The opportunity to provide education of a most basic nature, coupled with finding a way to provide a nutritious meal for these children could not be ignored. The St Canice support group joined in solidarity with Filipino Jesuit and medical doctor Fr Martin Bong at the Railaco Jesuit Mission in the mountains outside Dili. They committed to provide funding to establish a Children’s Feeding Program and a Mobile Medical Clinic. A second-hand 4WD sourced from the Australian Defence Forces was purchased, and very shortly thereafter children were being fed, and people in remote mountain villages had the services of a doctor, and medicine for the first time.
Another strong suggestion from another enthusiastic Jesuit parish priest and engineer was the need for a school. The support group returned to Sydney emboldened by Fr Hermes claim that with $10,000 he could build two classrooms. Months later, the new Railaco school was open! The man was an enabler. The Canice’s group – ‘do-ers’!
An open shed, with rusty corrugated iron roof and crooked posts that housed the first elementary school is long dismantled. Children would walk for up to two hours a day to come to school and didn’t bring any food or drink with them for the day. Sister Rita, a Good Samaritan nun, using her experience as a principal in large secondary schools in Australia joined to contribute her expertise and care. Only two months ago, a canteen to provide students, who have walked long distances, can now provide these two hundred children with a nutritious daily meal.
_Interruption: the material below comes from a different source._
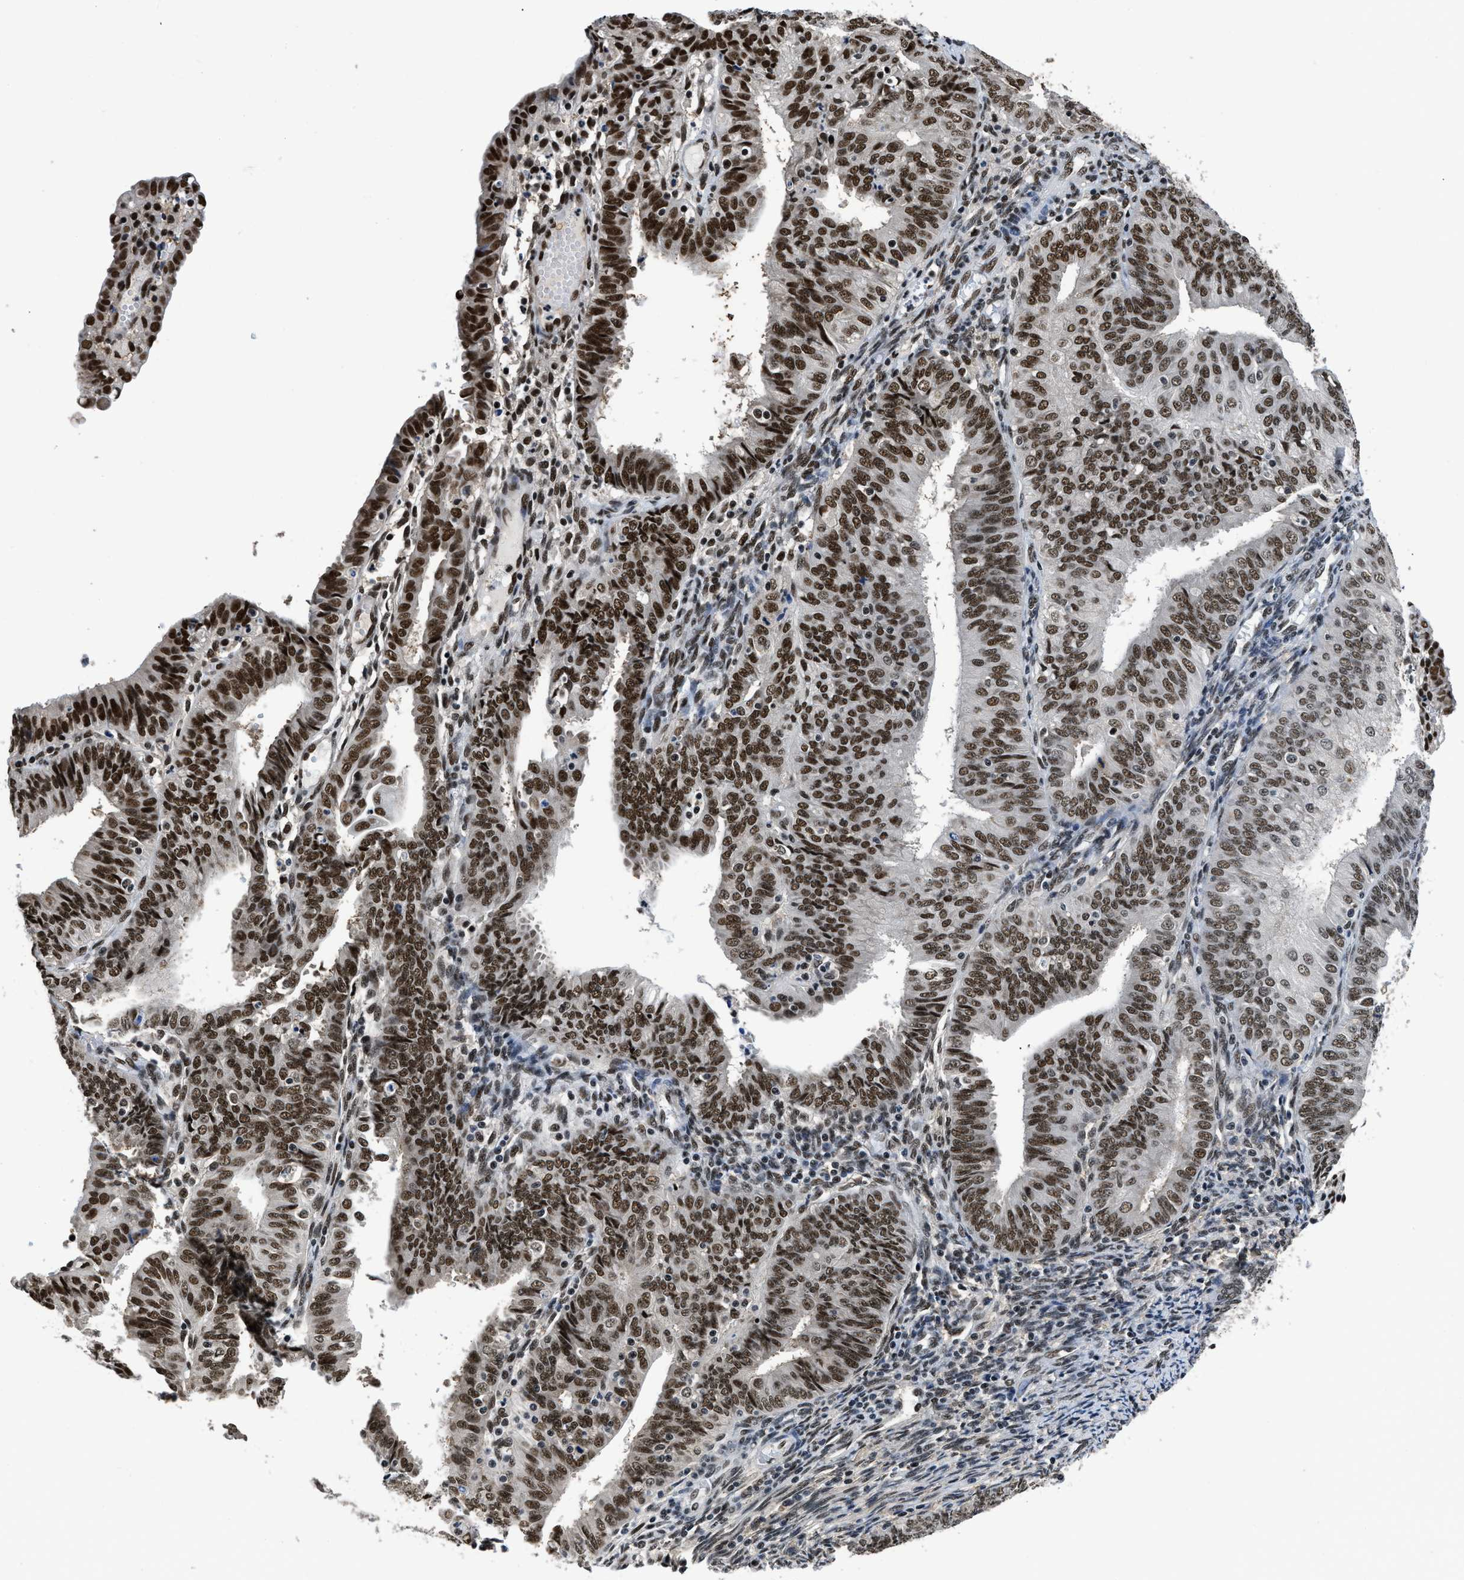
{"staining": {"intensity": "strong", "quantity": ">75%", "location": "nuclear"}, "tissue": "endometrial cancer", "cell_type": "Tumor cells", "image_type": "cancer", "snomed": [{"axis": "morphology", "description": "Adenocarcinoma, NOS"}, {"axis": "topography", "description": "Endometrium"}], "caption": "High-power microscopy captured an immunohistochemistry (IHC) histopathology image of endometrial cancer (adenocarcinoma), revealing strong nuclear expression in approximately >75% of tumor cells.", "gene": "HNRNPH2", "patient": {"sex": "female", "age": 58}}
Another of the support group from St Canice’s, Michael Musgrave, writes about his recent experiences bouncing along ungraded rocky ridges and stony river beds with Fr Bong’s mobile medical clinic He says,
”Arriving at the first community, I see a long line of mothers with children on well-suckled breasts; many still in their teens. Others, including the elderly with rough-hewn walking poles for support, have walked for up to an hour across tough terrain to see the doctor”.
Fr Bong consults; Luzia dispenses medicines from the back of the 4WD, and Joanna keeps the medical records for all the patients, before packing up and driving to the next village. Michael goes on to say:
“The annual funding of the Children’s Feeding Program, the Mobile Medical Clinic and the support we provide to the Secondary School is approximately $70,000. In the ten years since inception of the special East Timor relationship, the St Canice community has raised in excess of half a million dollars towards these programs”. (Now, in 2018, the amount raised has reached $800,000.)
Whilst we will continue with fundraising in the Canice community, your one-off donation will ensure that the amazing work done by all of those at Railaco to aid the East Timorese people can continue to be carried on in the future.
All contributions are tax deductible and are deposited in the Australian Jesuit Mission Overseas Aid Fund. The money is sent to the Bursar of Jesuit Mission in Dili, who ensures that your donations are spent on the programs outlined here.